8-10 Improvement of the Uncertainty and Rapidity of the Measurement Technique for a Plutonium Nitrate Solution Sample

-Improvement of Neutron Nondestructive Assay-

Fig.8-24  Composition of the glove box and equipment for the INVS system

Fig.8-24 Composition of the glove box and equipment for the INVS system

The inventory sample verification system (INVS) is a neutron counter with 3He proportional detectors. It is used for measurement and evaluation of the amount of Pu using a shift register and dedicated software.

 

Fig.8-25  The composition of the glove box and the INVS with shielding

Fig.8-25 The composition of the glove box and the INVS with shielding

A photograph of the glove box and the INVS with shielding made of high-density polyethylene.

 


Plutonium (Pu) nitrate solution, which is recovered from spent fuels for light-water reactors and so on, is stored in the Tokai Reprocessing Plant. Since the solution is treated as a direct-use material (i.e., a nuclear material that can be directly used for manufacturing nuclear explosives), verification activities are being conducted by the Nuclear Regulation Authority and the International Atomic Energy Agency.

The inventory sample verification system (INVS), which is shown in Fig.8-24, is a neutron nondestructive assay detector for Pu contained in mixed-oxide (MOX) powder and Pu nitrate solution, and has been used to verify the correctness of our declarations by inspection. We studied the INVS to improve the uncertainty of our measurements to within 1% for Pu nitrate solution, the same level as that of destructive assay.

First, we confirmed detector parameters (high voltage and response profile, among others). Then, we optimized the necessary parameters for calibration (efficiency and coincidence neutron fraction without multiplication, among others) using a fabricated MOX pellet source which the neutron source is Pu, just as in actual samples. Then, we determined necessary calibration curves for the passive calibration curve method and the known-α method.

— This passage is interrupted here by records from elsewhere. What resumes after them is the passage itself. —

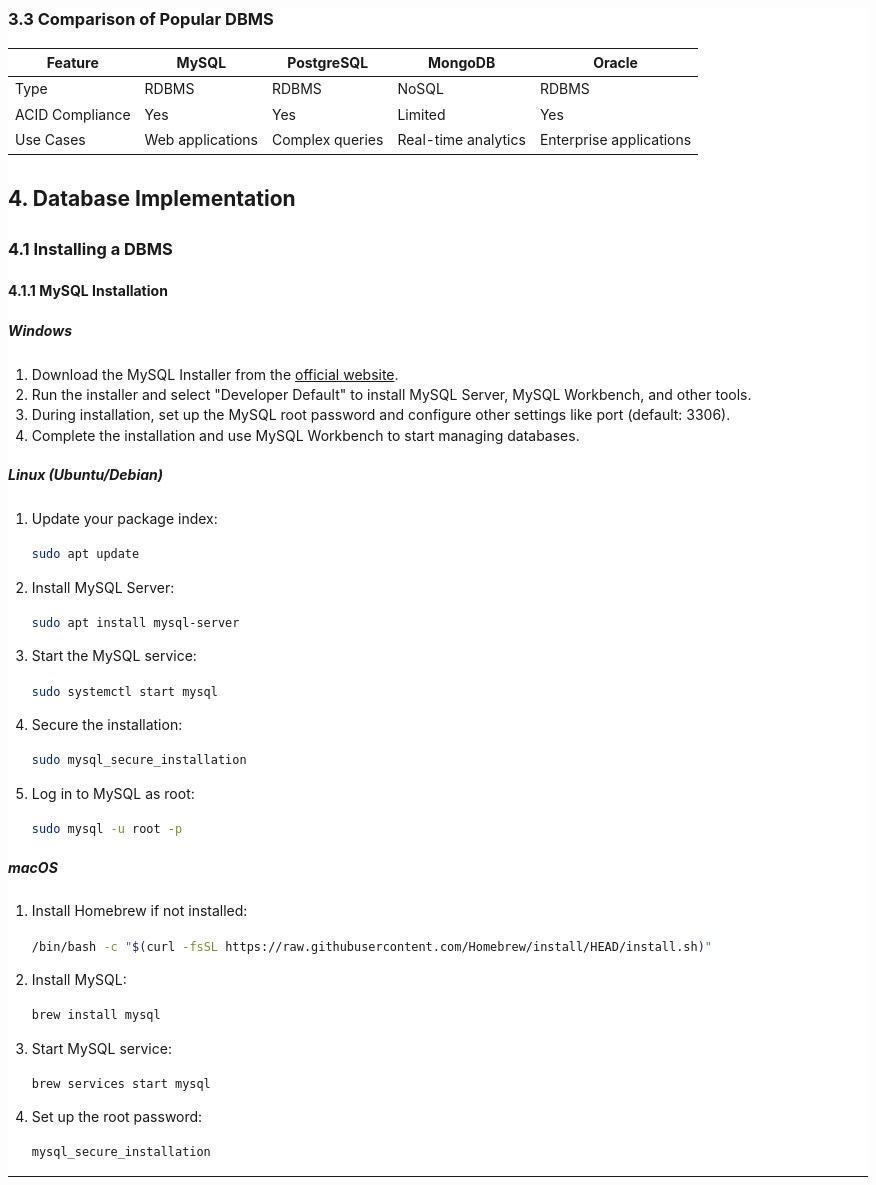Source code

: ### 3.3 Comparison of Popular DBMS

| Feature        | MySQL          | PostgreSQL     | MongoDB        | Oracle         |
|----------------|----------------|----------------|----------------|----------------|
| Type           | RDBMS          | RDBMS          | NoSQL          | RDBMS          |
| ACID Compliance | Yes            | Yes            | Limited        | Yes            |
| Use Cases      | Web applications| Complex queries | Real-time analytics | Enterprise applications |

## 4. Database Implementation

### 4.1 Installing a DBMS

#### **4.1.1 MySQL Installation**

##### **Windows**
1. Download the MySQL Installer from the [official website](https://dev.mysql.com/downloads/installer/).
2. Run the installer and select "Developer Default" to install MySQL Server, MySQL Workbench, and other tools.
3. During installation, set up the MySQL root password and configure other settings like port (default: 3306).
4. Complete the installation and use MySQL Workbench to start managing databases.

##### **Linux (Ubuntu/Debian)**
1. Update your package index:
   ```bash
   sudo apt update
   ```
2. Install MySQL Server:
   ```bash
   sudo apt install mysql-server
   ```
3. Start the MySQL service:
   ```bash
   sudo systemctl start mysql
   ```
4. Secure the installation:
   ```bash
   sudo mysql_secure_installation
   ```
5. Log in to MySQL as root:
   ```bash
   sudo mysql -u root -p
   ```

##### **macOS**
1. Install Homebrew if not installed:
   ```bash
   /bin/bash -c "$(curl -fsSL https://raw.githubusercontent.com/Homebrew/install/HEAD/install.sh)"
   ```
2. Install MySQL:
   ```bash
   brew install mysql
   ```
3. Start MySQL service:
   ```bash
   brew services start mysql
   ```
4. Set up the root password:
   ```bash
   mysql_secure_installation
   ```

---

To choose a proper calibration method, the measurement results of actual samples were evaluated by the three different neutron coincidence techniques (i.e., techniques based on counting coincidence neutrons from fission reactions) which include the passive calibration curve method, the known-α method (using the defined ratio of fission neutrons), and the multiplicity method (using triple neutrons from fission reactions). Since the application of both the known-α method and the multiplicity method to solution samples is uncommon, we expect to gain new information by this study.

The evaluation results of about one-day measurements using the passive calibration curve method and the known-α method achieved uncertainties of 1%; however, the results of the multiplicity method showed an uncertainty of approximately 2%. Therefore, we installed new shielding to reduce the effect of background neutrons to improve the uncertainty (Fig.8-25). The application of the shielding improved the uncertainty, especially of the known-α method results; the passive calibration curve and known-α methods both achieved uncertainties of 1% with measurement times within one hour. As a result of shielding, the multiplicity method was found to have difficulty achieving an uncertainty of 1%; however, the passive calibration curve method and the known-α method should be used as measurement techniques with good uncertainty and rapidity.

Our research was accomplished as the collaborative study with Los Alamos National Laboratories to improve nuclear material accountancy in Tokai Reprocessing Plant.